What is Product Management?

Product management is an organizational function that guides every step of a product’s lifecycle — from development to positioning and pricing — by focusing on the product and its customers first and foremost. To build the best possible product, product managers advocate for customers within the organization and make sure the voice of the market is heard and heeded.

The day-to-day tasks include a wide variety of strategic and tactical duties. Most product managers or product owners do not take on all these responsibilities. At least some of them are owned by other teams or departments in most companies.

What is the Product Management Process?

Defining the problem

It all begins with identifying a high-value customer pain point. After that, people or organizations are trying to do something, and they can’t. Or, if they can, it’s expensive or time-consuming or resource-intensive or inefficient, or just unpleasant.

Quantifying the opportunity

There are many problems and pain points, but not all are worth solving. This is when product managers swap their customer-centric hats for a business one.

Researching potential solutions

With a target in mind, product management can now thoroughly investigate how they might solve customer problems and pain points. They should cast a large net of possible solutions and not rule anything out too quickly. For example, suppose the organization already has some proprietary technology or IP or a particular area of expertise to give the company an advantage. In that case, those potential solutions will likely leverage that somehow.

Building an MVP

After validating a particular solution’s appeal and viability, it’s now time to engage the product development team in earnest. First, the bare minimum set of functionality should be defined, and then the team can build a working version of the product that can be field-tested with actual users.

Creating a feedback loop

While customer feedback is essential throughout a product’s life, there’s no time more critical than during the MVP introduction. This is where the product management team can learn what customers think, need, and dislike since they’re reacting to an actual product experience and not just theoretical ideas tossed out in a conversation.

Setting the strategy

Assuming the MVP is well received, it’s time to invest in a product strategy. The team now knows they’re onto something that can get some traction, so goals and objectives must be established to improve the product, bring it to market, expand its reach, and align with the overall company strategy and desired outcomes.

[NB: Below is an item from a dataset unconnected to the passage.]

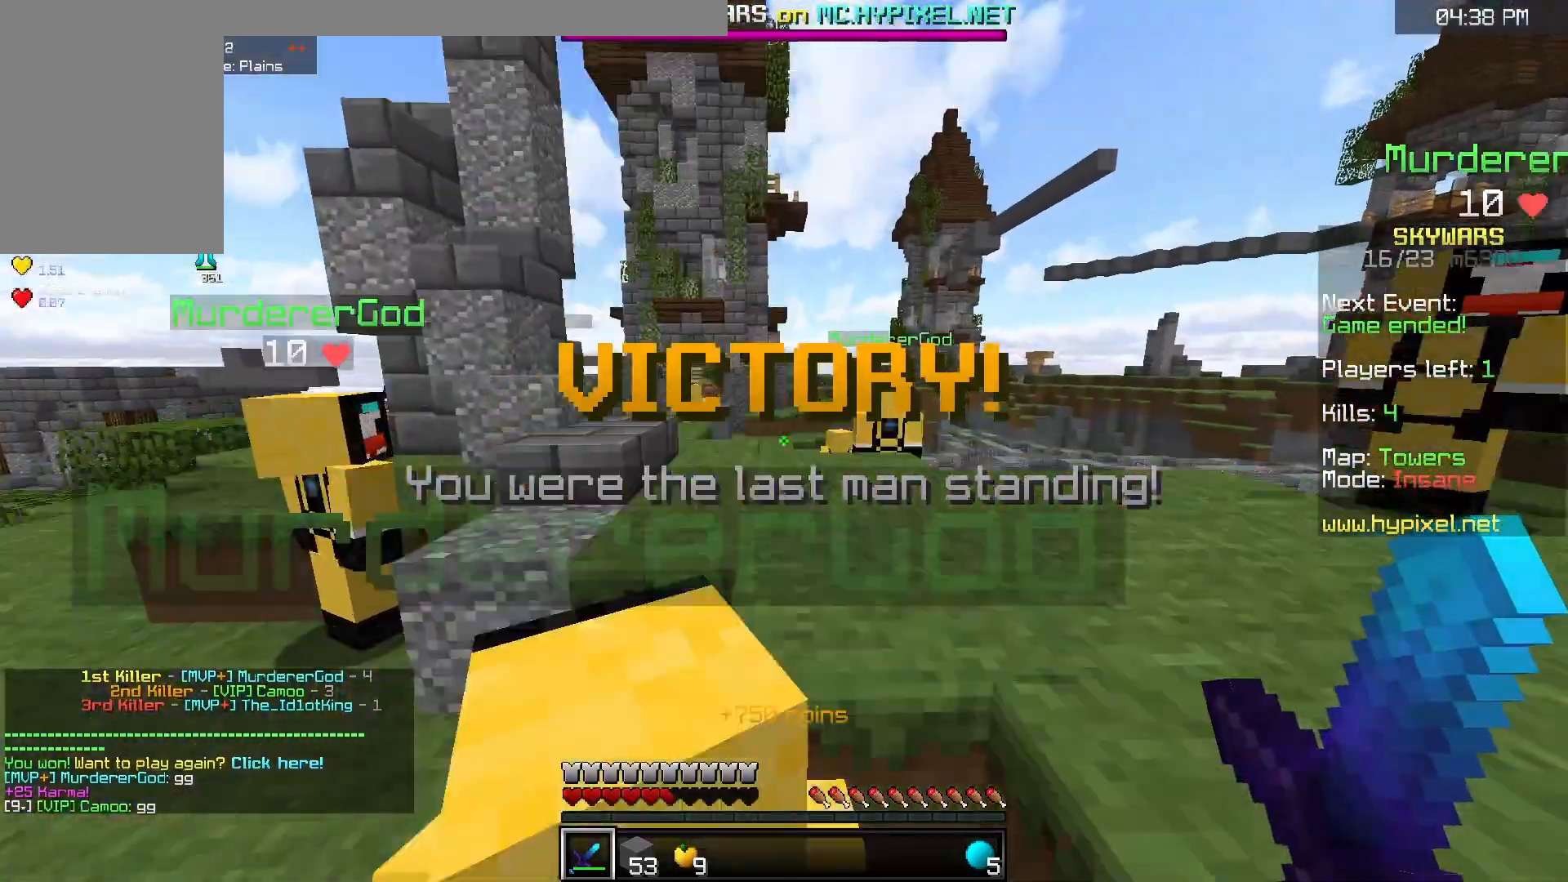
{"keys": ["space", "w"], "mouse": [], "events": [[133, "space", "up"], [250, "space", "down"]]}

What are the Most Important Product Management Skills?

Communication

Successful relationships rely on clear communication. At our company, client communication is a top priority and always kept crystal clear and on point.

Collaboration

To create a fantastic user experience, product managers must also collaborate with UX designers. Nurturing a true partnership and not being merely transactional is key to delivering exceptional products.

Technical skills

Product managers must be conversant enough in the fundamentals for meaningful dialogue with engineering. They must understand if they’re creating a massive amount of technical debt with their decisions and managing down existing debt. And they should probably be knowledgeable enough to use their product and relate to the customers it’s intended to serve.

Business savvy

When product managers dub themselves the “CEO of the product,” they’re generally referring to this category of skills. Product managers may or may not carry responsibility for a product’s revenue. But they’re integral to making sure the product is financially and strategically successful.